== Required action ==
Where does the word "your" appear in the data? Copy every line that holds it.

== Source material ==
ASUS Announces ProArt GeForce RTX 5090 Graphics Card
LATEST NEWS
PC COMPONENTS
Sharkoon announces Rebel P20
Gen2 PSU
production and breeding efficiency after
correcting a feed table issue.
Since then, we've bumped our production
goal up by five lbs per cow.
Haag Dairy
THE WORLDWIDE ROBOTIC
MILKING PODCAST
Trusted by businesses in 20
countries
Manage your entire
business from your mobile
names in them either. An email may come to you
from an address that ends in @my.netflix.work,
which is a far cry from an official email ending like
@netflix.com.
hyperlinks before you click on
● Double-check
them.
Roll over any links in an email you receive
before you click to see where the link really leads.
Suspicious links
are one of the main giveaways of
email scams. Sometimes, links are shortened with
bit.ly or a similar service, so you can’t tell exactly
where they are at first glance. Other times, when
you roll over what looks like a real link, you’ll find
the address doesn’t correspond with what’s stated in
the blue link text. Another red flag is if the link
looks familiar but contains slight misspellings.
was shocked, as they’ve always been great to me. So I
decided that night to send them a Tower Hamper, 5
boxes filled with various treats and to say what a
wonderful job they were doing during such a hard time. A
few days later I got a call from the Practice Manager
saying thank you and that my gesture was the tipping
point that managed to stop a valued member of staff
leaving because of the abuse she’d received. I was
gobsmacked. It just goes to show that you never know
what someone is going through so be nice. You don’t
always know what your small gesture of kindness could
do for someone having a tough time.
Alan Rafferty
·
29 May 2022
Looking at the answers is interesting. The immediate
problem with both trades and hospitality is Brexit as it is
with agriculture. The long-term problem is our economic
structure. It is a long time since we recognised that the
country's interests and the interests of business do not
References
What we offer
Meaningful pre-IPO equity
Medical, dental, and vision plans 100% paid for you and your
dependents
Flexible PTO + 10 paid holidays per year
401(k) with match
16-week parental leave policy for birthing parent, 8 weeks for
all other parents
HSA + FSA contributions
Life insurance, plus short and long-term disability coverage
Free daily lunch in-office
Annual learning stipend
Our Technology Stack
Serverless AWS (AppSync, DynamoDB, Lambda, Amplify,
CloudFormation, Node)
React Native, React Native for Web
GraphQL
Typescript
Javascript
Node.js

== Answer ==
Manage your entire
business from your mobile
always know what your small gesture of kindness could
Medical, dental, and vision plans 100% paid for you and your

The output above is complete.